§ **EXERCISE**
Write out the data below in full, please. Keep every character as given.

++++ GIVEN INFORMATION ++++

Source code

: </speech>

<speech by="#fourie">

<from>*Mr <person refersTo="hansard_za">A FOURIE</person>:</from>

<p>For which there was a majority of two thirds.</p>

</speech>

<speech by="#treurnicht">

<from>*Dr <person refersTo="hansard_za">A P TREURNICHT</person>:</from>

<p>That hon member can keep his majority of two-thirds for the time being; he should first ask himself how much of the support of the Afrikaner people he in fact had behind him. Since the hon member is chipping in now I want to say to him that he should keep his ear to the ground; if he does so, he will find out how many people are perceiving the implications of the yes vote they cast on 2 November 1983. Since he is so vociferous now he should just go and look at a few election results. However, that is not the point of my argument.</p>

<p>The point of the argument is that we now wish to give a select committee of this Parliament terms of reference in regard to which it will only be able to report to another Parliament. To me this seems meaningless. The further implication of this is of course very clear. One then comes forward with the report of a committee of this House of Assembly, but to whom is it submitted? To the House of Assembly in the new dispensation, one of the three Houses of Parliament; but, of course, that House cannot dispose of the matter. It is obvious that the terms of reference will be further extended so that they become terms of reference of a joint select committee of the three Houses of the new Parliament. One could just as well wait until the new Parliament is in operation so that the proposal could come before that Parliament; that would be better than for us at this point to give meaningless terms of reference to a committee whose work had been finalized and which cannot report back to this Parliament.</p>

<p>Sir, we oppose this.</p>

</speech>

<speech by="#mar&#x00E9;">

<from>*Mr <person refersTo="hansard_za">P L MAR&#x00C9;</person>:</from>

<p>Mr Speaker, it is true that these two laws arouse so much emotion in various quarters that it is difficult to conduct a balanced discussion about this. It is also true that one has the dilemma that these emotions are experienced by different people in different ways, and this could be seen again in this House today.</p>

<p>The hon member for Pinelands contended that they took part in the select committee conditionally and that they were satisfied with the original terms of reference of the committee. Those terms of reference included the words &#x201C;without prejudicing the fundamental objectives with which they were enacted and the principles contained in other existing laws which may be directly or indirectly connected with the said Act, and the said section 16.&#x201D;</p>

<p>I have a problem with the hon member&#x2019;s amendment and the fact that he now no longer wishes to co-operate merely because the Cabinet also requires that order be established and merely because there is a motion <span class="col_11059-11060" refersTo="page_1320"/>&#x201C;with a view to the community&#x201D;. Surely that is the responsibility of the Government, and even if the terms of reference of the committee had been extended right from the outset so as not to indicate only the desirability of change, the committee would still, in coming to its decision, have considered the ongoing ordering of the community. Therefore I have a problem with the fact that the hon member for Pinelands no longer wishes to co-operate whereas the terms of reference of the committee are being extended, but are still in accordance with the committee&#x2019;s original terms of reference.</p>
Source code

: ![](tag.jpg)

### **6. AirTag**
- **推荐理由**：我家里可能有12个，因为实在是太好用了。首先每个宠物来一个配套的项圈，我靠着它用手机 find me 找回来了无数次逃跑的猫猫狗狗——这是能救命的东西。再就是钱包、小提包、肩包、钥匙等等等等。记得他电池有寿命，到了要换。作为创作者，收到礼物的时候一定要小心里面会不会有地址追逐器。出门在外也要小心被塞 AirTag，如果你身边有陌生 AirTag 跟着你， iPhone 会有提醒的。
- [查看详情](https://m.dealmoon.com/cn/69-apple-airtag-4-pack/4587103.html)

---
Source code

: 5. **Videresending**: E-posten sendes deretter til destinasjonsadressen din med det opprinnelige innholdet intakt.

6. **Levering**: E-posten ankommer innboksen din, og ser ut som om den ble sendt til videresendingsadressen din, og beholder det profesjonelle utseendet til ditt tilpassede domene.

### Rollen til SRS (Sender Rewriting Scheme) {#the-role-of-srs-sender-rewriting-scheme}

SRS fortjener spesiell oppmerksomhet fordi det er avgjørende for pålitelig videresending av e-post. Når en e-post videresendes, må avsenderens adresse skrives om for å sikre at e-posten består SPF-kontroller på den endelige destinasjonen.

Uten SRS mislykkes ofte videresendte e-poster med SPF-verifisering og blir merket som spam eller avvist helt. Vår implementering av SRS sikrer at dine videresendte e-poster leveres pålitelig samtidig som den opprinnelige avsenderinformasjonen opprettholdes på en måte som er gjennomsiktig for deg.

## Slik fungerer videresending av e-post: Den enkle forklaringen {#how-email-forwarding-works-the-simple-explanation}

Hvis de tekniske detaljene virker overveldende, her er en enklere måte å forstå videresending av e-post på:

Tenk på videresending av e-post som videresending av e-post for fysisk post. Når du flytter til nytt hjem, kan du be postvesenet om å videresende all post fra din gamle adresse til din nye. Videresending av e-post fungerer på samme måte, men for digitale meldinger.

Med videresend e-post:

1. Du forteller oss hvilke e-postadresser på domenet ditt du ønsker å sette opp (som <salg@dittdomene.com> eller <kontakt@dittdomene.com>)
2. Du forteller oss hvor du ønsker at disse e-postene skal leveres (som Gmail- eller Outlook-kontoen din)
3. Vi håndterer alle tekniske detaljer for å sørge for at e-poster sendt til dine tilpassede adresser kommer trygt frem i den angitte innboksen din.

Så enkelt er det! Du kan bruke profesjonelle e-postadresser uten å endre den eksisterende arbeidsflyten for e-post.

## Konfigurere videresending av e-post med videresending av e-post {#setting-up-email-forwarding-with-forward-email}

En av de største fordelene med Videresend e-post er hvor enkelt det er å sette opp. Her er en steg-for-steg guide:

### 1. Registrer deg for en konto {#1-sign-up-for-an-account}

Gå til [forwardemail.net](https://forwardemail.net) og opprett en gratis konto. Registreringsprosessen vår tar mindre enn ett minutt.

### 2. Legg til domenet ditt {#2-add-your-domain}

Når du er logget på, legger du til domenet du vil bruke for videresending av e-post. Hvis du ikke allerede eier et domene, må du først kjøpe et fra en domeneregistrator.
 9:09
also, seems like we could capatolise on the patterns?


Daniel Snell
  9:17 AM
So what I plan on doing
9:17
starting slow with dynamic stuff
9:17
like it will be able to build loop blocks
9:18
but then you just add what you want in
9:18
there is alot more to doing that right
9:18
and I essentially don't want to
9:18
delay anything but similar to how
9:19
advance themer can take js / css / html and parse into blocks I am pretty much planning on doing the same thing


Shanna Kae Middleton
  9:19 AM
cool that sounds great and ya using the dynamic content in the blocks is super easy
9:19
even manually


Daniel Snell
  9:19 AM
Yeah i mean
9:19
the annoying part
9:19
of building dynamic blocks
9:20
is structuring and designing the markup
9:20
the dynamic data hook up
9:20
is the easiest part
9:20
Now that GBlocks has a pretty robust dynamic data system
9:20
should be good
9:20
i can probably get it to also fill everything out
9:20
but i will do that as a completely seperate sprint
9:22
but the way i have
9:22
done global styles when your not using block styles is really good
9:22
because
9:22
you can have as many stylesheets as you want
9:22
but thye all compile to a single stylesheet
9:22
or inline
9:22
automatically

++++

§ **TASK RESPONSE**
Source code

: </speech>

<speech by="#fourie">

<from>*Mr <person refersTo="hansard_za">A FOURIE</person>:</from>

<p>For which there was a majority of two thirds.</p>

</speech>

<speech by="#treurnicht">

<from>*Dr <person refersTo="hansard_za">A P TREURNICHT</person>:</from>

<p>That hon member can keep his majority of two-thirds for the time being; he should first ask himself how much of the support of the Afrikaner people he in fact had behind him. Since the hon member is chipping in now I want to say to him that he should keep his ear to the ground; if he does so, he will find out how many people are perceiving the implications of the yes vote they cast on 2 November 1983. Since he is so vociferous now he should just go and look at a few election results. However, that is not the point of my argument.</p>

<p>The point of the argument is that we now wish to give a select committee of this Parliament terms of reference in regard to which it will only be able to report to another Parliament. To me this seems meaningless. The further implication of this is of course very clear. One then comes forward with the report of a committee of this House of Assembly, but to whom is it submitted? To the House of Assembly in the new dispensation, one of the three Houses of Parliament; but, of course, that House cannot dispose of the matter. It is obvious that the terms of reference will be further extended so that they become terms of reference of a joint select committee of the three Houses of the new Parliament. One could just as well wait until the new Parliament is in operation so that the proposal could come before that Parliament; that would be better than for us at this point to give meaningless terms of reference to a committee whose work had been finalized and which cannot report back to this Parliament.</p>

<p>Sir, we oppose this.</p>

</speech>

<speech by="#mar&#x00E9;">

<from>*Mr <person refersTo="hansard_za">P L MAR&#x00C9;</person>:</from>

<p>Mr Speaker, it is true that these two laws arouse so much emotion in various quarters that it is difficult to conduct a balanced discussion about this. It is also true that one has the dilemma that these emotions are experienced by different people in different ways, and this could be seen again in this House today.</p>

<p>The hon member for Pinelands contended that they took part in the select committee conditionally and that they were satisfied with the original terms of reference of the committee. Those terms of reference included the words &#x201C;without prejudicing the fundamental objectives with which they were enacted and the principles contained in other existing laws which may be directly or indirectly connected with the said Act, and the said section 16.&#x201D;</p>

<p>I have a problem with the hon member&#x2019;s amendment and the fact that he now no longer wishes to co-operate merely because the Cabinet also requires that order be established and merely because there is a motion <span class="col_11059-11060" refersTo="page_1320"/>&#x201C;with a view to the community&#x201D;. Surely that is the responsibility of the Government, and even if the terms of reference of the committee had been extended right from the outset so as not to indicate only the desirability of change, the committee would still, in coming to its decision, have considered the ongoing ordering of the community. Therefore I have a problem with the fact that the hon member for Pinelands no longer wishes to co-operate whereas the terms of reference of the committee are being extended, but are still in accordance with the committee&#x2019;s original terms of reference.</p>
Source code

: ![](tag.jpg)

### **6. AirTag**
- **推荐理由**：我家里可能有12个，因为实在是太好用了。首先每个宠物来一个配套的项圈，我靠着它用手机 find me 找回来了无数次逃跑的猫猫狗狗——这是能救命的东西。再就是钱包、小提包、肩包、钥匙等等等等。记得他电池有寿命，到了要换。作为创作者，收到礼物的时候一定要小心里面会不会有地址追逐器。出门在外也要小心被塞 AirTag，如果你身边有陌生 AirTag 跟着你， iPhone 会有提醒的。
- [查看详情](https://m.dealmoon.com/cn/69-apple-airtag-4-pack/4587103.html)

---
Source code

: 5. **Videresending**: E-posten sendes deretter til destinasjonsadressen din med det opprinnelige innholdet intakt.

6. **Levering**: E-posten ankommer innboksen din, og ser ut som om den ble sendt til videresendingsadressen din, og beholder det profesjonelle utseendet til ditt tilpassede domene.

### Rollen til SRS (Sender Rewriting Scheme) {#the-role-of-srs-sender-rewriting-scheme}

SRS fortjener spesiell oppmerksomhet fordi det er avgjørende for pålitelig videresending av e-post. Når en e-post videresendes, må avsenderens adresse skrives om for å sikre at e-posten består SPF-kontroller på den endelige destinasjonen.

Uten SRS mislykkes ofte videresendte e-poster med SPF-verifisering og blir merket som spam eller avvist helt. Vår implementering av SRS sikrer at dine videresendte e-poster leveres pålitelig samtidig som den opprinnelige avsenderinformasjonen opprettholdes på en måte som er gjennomsiktig for deg.

## Slik fungerer videresending av e-post: Den enkle forklaringen {#how-email-forwarding-works-the-simple-explanation}

Hvis de tekniske detaljene virker overveldende, her er en enklere måte å forstå videresending av e-post på:

Tenk på videresending av e-post som videresending av e-post for fysisk post. Når du flytter til nytt hjem, kan du be postvesenet om å videresende all post fra din gamle adresse til din nye. Videresending av e-post fungerer på samme måte, men for digitale meldinger.

Med videresend e-post:

1. Du forteller oss hvilke e-postadresser på domenet ditt du ønsker å sette opp (som <salg@dittdomene.com> eller <kontakt@dittdomene.com>)
2. Du forteller oss hvor du ønsker at disse e-postene skal leveres (som Gmail- eller Outlook-kontoen din)
3. Vi håndterer alle tekniske detaljer for å sørge for at e-poster sendt til dine tilpassede adresser kommer trygt frem i den angitte innboksen din.

Så enkelt er det! Du kan bruke profesjonelle e-postadresser uten å endre den eksisterende arbeidsflyten for e-post.

## Konfigurere videresending av e-post med videresending av e-post {#setting-up-email-forwarding-with-forward-email}

En av de største fordelene med Videresend e-post er hvor enkelt det er å sette opp. Her er en steg-for-steg guide:

### 1. Registrer deg for en konto {#1-sign-up-for-an-account}

Gå til [forwardemail.net](https://forwardemail.net) og opprett en gratis konto. Registreringsprosessen vår tar mindre enn ett minutt.

### 2. Legg til domenet ditt {#2-add-your-domain}

Når du er logget på, legger du til domenet du vil bruke for videresending av e-post. Hvis du ikke allerede eier et domene, må du først kjøpe et fra en domeneregistrator.
 9:09
also, seems like we could capatolise on the patterns?


Daniel Snell
  9:17 AM
So what I plan on doing
9:17
starting slow with dynamic stuff
9:17
like it will be able to build loop blocks
9:18
but then you just add what you want in
9:18
there is alot more to doing that right
9:18
and I essentially don't want to
9:18
delay anything but similar to how
9:19
advance themer can take js / css / html and parse into blocks I am pretty much planning on doing the same thing


Shanna Kae Middleton
  9:19 AM
cool that sounds great and ya using the dynamic content in the blocks is super easy
9:19
even manually


Daniel Snell
  9:19 AM
Yeah i mean
9:19
the annoying part
9:19
of building dynamic blocks
9:20
is structuring and designing the markup
9:20
the dynamic data hook up
9:20
is the easiest part
9:20
Now that GBlocks has a pretty robust dynamic data system
9:20
should be good
9:20
i can probably get it to also fill everything out
9:20
but i will do that as a completely seperate sprint
9:22
but the way i have
9:22
done global styles when your not using block styles is really good
9:22
because
9:22
you can have as many stylesheets as you want
9:22
but thye all compile to a single stylesheet
9:22
or inline
9:22
automatically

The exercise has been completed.